This story is about jealousy. And about seeing Joan Rivers.
My friend convinced me that we had to go, that it was fated that we go since Joan was playing at a casino only a little over an hour north of Minneapolis. I was nervous to go just the two of us. We hadn’t known each other for all that long, and though we got along swimmingly, I didn’t know how we would fare alone in rural Minnesota. His fey ways tend to trump my cautious and careful demeanor, so I invited my boyfriend along, who, at the time, I’d only been seeing for a few weeks. He drove and booked us all a room at the casino hotel. He was visually apprehensive about weekending with the two of us when he picked us up in front of my apartment, but it seemed by the time we made it to our room he had settled into taking the weekend for what it was worth.
True to form, my friend made our presence known. He held up the line at the bar, having to teach the bartender how to mix a sidecar. The stage where Joan performed was decorated with rows of crappy house plants, and at the end of the show, after Joan did this bit where she hurled the plants out at the audience, he hadn’t caught one, so he crept up after everyone had left and took one for himself. He named the plant Rivers, and we had to drag it across the parking lot to our hotel room before exploring the casino. Later in the night, I came to find him and my boyfriend bringing a few single girls out onto the dance floor. The next morning, we woke to find him lounging in the living room on the fold-out cot, posed like a Hollywood starlet, wearing only a pair of polka-dot briefs, then replaced for the continental breakfast by a pair of short shorts and a hoodie.
We drove back in semi-silence, humming along with forgotten 70’s pop songs, Rivers blocking nearly half of the car’s rear window.
Inevitably, and not too long after our trip, my friend moved to New York City. And I’ve stayed put in Minnesota. We speak rarely, only to talk about how we’d make much better floats for the Tournament of Roses Parade, or to tell him about when I sold jewelry to Donatella Versace. At times, even, about how we’d have made the closest of friends had we met each other back when we were young.

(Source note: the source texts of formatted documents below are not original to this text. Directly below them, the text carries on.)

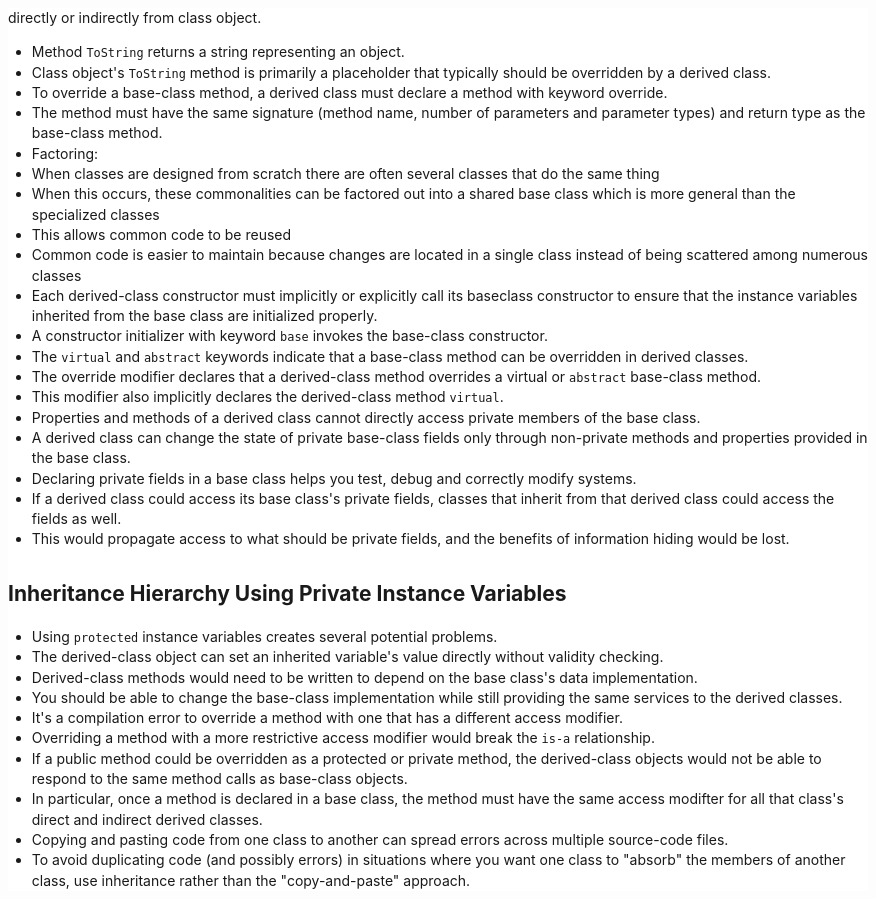   directly or indirectly from class object.
- Method `ToString` returns a string representing an object.
- Class object's `ToString` method is primarily a placeholder that typically
  should be overridden by a derived class.
- To override a base-class method, a derived class must declare a method with
  keyword override.
- The method must have the same signature (method name, number of parameters and
  parameter types) and return type as the base-class method.
- Factoring:
- When classes are designed from scratch there are often several classes that do
  the same thing
- When this occurs, these commonalities can be factored out into a shared base
  class which is more general than the specialized classes
- This allows common code to be reused
- Common code is easier to maintain because changes are located in a single
  class instead of being scattered among numerous classes
- Each derived-class constructor must implicitly or explicitly call its
  baseclass constructor to ensure that the instance variables inherited from the
  base class are initialized properly.
- A constructor initializer with keyword `base` invokes the base-class
  constructor.
- The `virtual` and `abstract` keywords indicate that a base-class method can be
  overridden in derived classes.
- The override modifier declares that a derived-class method overrides a virtual
  or `abstract` base-class method.
- This modifier also implicitly declares the derived-class method `virtual`.
- Properties and methods of a derived class cannot directly access private
  members of the base class.
- A derived class can change the state of private base-class fields only through
  non-private methods and properties provided in the base class.
- Declaring private fields in a base class helps you test, debug and correctly
  modify systems.
- If a derived class could access its base class's private fields, classes that
  inherit from that derived class could access the fields as well.
- This would propagate access to what should be private fields, and the benefits
  of information hiding would be lost.

## Inheritance Hierarchy Using Private Instance Variables

- Using `protected` instance variables creates several potential problems.
- The derived-class object can set an inherited variable's value directly
  without validity checking.
- Derived-class methods would need to be written to depend on the base class's
  data implementation.
- You should be able to change the base-class implementation while still
  providing the same services to the derived classes.
- It's a compilation error to override a method with one that has a different
  access modifier.
- Overriding a method with a more restrictive access modifier would break the
  `is-a` relationship.
- If a public method could be overridden as a protected or private method, the
  derived-class objects would not be able to respond to the same method calls as
  base-class objects.
- In particular, once a method is declared in a base class, the method must have
  the same access modifter for all that class's direct and indirect derived
  classes.
- Copying and pasting code from one class to another can spread errors across
  multiple source-code files.
- To avoid duplicating code (and possibly errors) in situations where you want
  one class to "absorb" the members of another class, use inheritance rather
  than the "copy-and-paste" approach.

But what we don’t talk about is that there’s a big part of me that is incredibly jealous of him. Jealous that his touch of pink shines brighter, or at least a little more obviously than mine. That his fabulous doesn’t hang behind some rigged scrim of normalcy. Like a hairdresser or a choreographer from a 1920s movie, he can stroll through small town bars and pony across the room, harnessing that kind of presence that never needs words to come out of the closet.
All too often I hear people giving sissies a hard time. But I applaud them, envy them, and wish that at a younger age I had had the sort of reinforcement to not stifle my own sissy behavior.
And I hope that now, maybe one day, I may be able to clutch my purse between my fingertips, or sling it across my shoulder, instead of relying on it to merely fall out of my mouth.